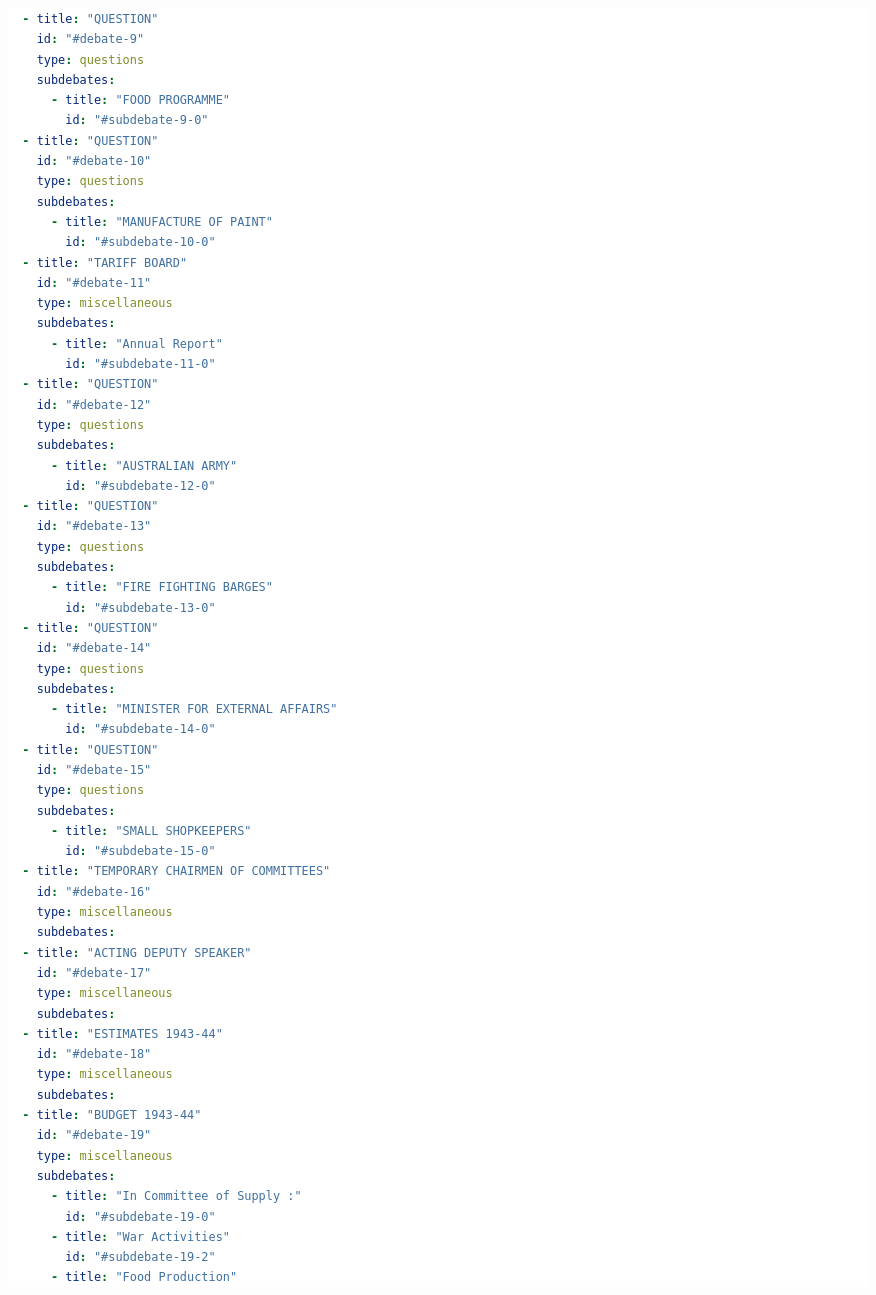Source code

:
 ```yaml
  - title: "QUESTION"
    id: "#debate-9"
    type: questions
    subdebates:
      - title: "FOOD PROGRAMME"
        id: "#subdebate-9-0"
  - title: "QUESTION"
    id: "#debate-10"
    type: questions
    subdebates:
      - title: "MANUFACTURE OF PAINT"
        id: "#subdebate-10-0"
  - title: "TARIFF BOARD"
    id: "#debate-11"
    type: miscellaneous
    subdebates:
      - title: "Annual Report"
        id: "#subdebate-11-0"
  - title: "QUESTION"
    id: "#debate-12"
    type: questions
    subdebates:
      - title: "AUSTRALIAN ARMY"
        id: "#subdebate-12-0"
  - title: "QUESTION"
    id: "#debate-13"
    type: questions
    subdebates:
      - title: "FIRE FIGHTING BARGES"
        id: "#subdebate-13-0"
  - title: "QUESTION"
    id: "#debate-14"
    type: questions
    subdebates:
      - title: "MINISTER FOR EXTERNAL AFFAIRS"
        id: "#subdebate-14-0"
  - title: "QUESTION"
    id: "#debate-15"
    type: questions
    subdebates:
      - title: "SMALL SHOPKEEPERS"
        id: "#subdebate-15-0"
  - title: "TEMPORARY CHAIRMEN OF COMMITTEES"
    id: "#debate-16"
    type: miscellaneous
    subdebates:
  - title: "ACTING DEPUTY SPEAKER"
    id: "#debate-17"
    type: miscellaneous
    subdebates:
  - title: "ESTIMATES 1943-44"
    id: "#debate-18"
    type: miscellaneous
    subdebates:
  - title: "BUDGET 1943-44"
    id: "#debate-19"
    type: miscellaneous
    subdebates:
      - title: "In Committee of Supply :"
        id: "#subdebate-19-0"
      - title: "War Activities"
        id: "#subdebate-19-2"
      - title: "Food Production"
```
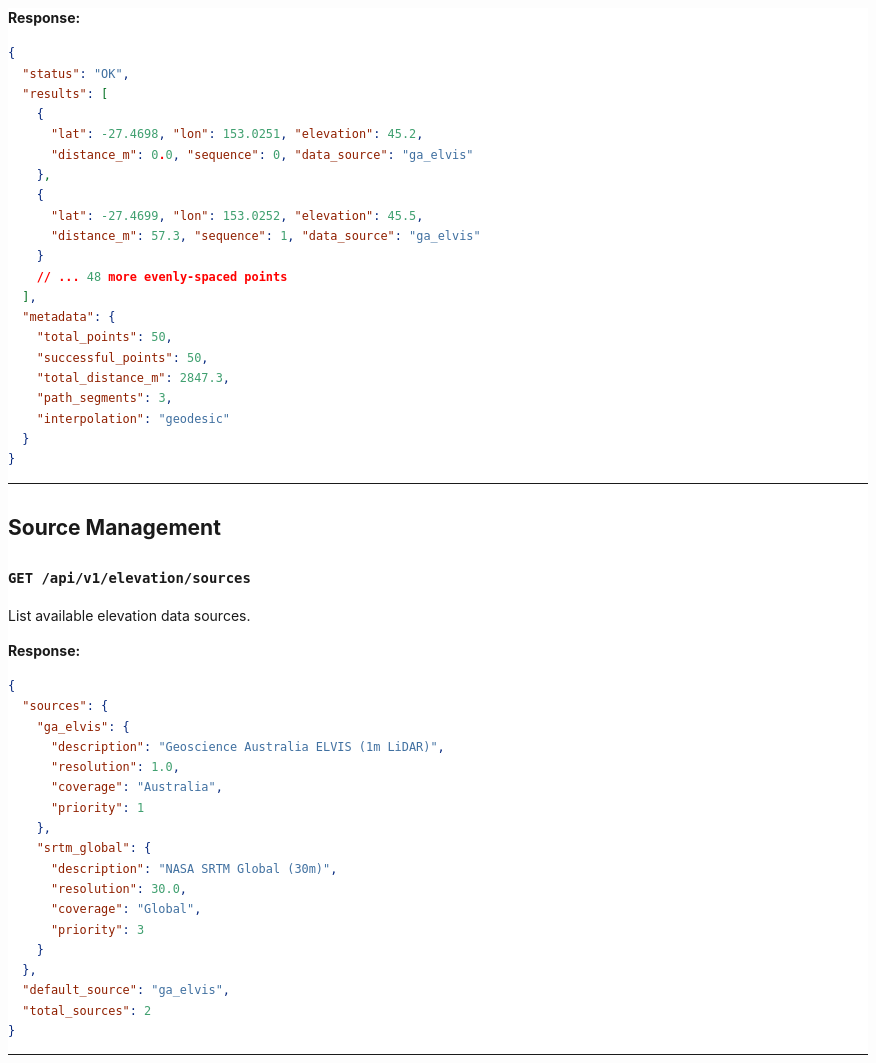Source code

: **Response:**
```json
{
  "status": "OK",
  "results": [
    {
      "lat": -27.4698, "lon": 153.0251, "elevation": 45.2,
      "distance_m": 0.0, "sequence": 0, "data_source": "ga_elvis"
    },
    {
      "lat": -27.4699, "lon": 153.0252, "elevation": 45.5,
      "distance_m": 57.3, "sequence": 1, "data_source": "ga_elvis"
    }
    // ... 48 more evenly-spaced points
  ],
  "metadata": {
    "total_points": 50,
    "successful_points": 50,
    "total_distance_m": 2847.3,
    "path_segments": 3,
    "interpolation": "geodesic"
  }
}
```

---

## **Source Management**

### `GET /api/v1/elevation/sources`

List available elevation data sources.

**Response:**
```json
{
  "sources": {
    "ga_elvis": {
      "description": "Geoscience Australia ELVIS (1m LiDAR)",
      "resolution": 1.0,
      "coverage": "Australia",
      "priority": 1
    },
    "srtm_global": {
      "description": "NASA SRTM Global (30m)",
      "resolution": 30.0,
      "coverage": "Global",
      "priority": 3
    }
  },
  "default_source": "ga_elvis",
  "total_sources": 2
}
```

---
━━━━━━
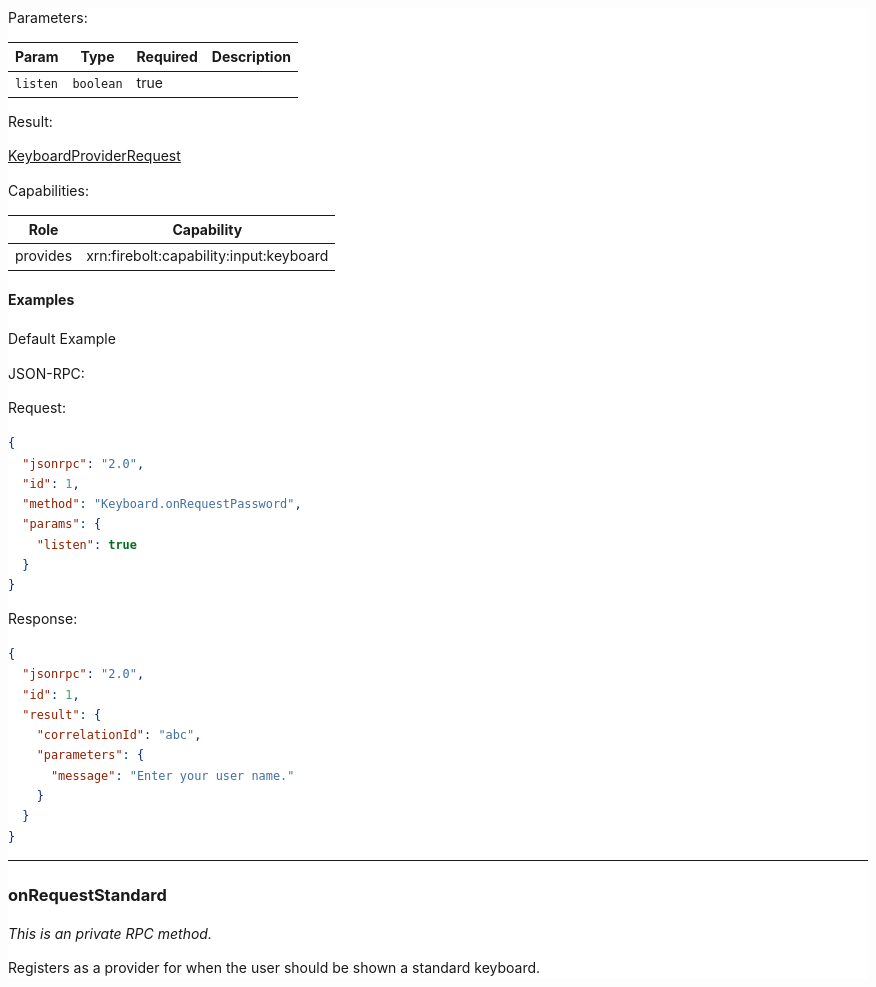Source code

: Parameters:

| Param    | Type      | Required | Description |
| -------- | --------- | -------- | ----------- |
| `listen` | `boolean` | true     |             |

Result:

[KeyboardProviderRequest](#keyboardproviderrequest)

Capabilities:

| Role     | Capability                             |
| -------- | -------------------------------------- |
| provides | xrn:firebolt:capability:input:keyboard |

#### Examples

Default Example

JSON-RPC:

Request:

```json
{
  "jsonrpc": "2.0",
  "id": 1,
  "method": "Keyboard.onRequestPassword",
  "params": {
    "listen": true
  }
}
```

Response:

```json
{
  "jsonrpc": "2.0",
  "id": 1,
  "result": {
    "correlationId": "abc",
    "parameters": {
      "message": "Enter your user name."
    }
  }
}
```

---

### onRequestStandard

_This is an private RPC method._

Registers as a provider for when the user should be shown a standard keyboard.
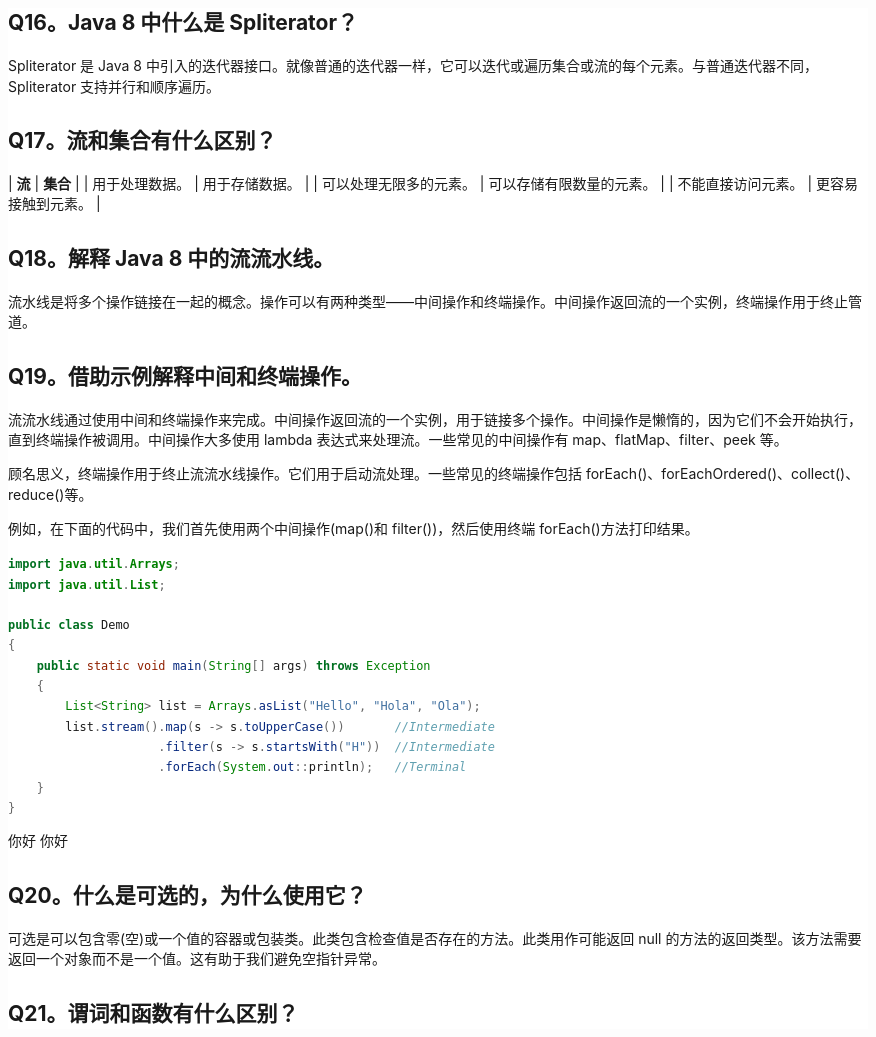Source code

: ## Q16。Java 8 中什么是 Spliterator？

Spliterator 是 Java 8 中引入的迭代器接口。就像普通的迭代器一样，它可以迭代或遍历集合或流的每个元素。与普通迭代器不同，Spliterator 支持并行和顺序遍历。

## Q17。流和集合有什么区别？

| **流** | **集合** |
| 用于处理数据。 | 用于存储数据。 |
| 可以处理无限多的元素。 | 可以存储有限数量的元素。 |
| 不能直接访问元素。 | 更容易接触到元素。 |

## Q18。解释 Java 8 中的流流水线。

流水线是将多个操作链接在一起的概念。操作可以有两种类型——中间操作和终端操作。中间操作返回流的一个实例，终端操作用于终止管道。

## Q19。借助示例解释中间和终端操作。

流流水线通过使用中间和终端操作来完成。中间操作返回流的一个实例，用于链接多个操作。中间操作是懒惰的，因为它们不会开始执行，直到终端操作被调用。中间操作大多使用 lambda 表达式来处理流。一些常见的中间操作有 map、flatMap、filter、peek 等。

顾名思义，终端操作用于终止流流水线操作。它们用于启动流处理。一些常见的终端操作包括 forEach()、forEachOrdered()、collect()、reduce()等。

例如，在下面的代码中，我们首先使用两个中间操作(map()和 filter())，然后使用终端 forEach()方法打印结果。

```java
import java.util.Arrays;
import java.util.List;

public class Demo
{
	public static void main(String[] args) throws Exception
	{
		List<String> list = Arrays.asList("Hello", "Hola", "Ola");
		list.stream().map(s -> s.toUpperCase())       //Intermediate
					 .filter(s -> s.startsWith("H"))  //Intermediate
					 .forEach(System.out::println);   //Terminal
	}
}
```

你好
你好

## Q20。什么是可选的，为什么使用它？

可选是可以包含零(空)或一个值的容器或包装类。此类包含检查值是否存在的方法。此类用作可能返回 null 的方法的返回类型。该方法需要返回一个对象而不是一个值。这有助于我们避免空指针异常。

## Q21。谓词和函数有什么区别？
━━━━━━
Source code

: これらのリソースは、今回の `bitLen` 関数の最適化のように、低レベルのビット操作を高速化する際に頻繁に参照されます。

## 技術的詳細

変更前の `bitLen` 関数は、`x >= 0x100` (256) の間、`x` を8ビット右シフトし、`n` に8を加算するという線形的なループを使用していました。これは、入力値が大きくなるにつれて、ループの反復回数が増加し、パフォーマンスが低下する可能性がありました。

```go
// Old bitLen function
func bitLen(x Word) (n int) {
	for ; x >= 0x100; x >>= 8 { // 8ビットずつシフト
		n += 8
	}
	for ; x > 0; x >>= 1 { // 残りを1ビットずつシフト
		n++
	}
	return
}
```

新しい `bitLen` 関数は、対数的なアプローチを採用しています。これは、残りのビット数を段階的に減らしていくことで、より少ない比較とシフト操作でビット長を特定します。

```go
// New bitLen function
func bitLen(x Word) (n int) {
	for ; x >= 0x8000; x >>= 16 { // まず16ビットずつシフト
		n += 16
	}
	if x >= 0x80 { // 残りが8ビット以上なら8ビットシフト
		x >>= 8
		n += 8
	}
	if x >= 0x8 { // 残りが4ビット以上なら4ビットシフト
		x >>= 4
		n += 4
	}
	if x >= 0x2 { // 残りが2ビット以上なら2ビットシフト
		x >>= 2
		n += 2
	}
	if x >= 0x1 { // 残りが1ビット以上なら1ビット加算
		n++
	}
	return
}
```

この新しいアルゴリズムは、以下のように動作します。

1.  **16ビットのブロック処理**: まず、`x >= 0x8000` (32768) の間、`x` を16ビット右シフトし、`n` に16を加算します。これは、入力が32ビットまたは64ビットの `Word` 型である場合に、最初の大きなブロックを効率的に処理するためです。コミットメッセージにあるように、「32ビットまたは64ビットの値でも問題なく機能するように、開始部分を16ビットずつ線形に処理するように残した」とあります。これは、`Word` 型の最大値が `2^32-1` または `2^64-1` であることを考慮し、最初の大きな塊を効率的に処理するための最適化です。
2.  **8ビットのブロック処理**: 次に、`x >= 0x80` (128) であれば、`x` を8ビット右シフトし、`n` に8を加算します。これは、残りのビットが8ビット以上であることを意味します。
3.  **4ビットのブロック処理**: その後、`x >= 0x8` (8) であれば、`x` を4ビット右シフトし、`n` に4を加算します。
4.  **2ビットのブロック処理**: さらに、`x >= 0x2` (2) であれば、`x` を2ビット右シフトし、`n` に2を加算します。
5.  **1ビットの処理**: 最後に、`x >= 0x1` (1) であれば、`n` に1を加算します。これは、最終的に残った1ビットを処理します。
━━━━━━
AIM OF THE TASK: Scan the material above for lines holding "Intermediate" and copy each of them.

ANSWER TO THIS TASK:
		list.stream().map(s -> s.toUpperCase())       //Intermediate
					 .filter(s -> s.startsWith("H"))  //Intermediate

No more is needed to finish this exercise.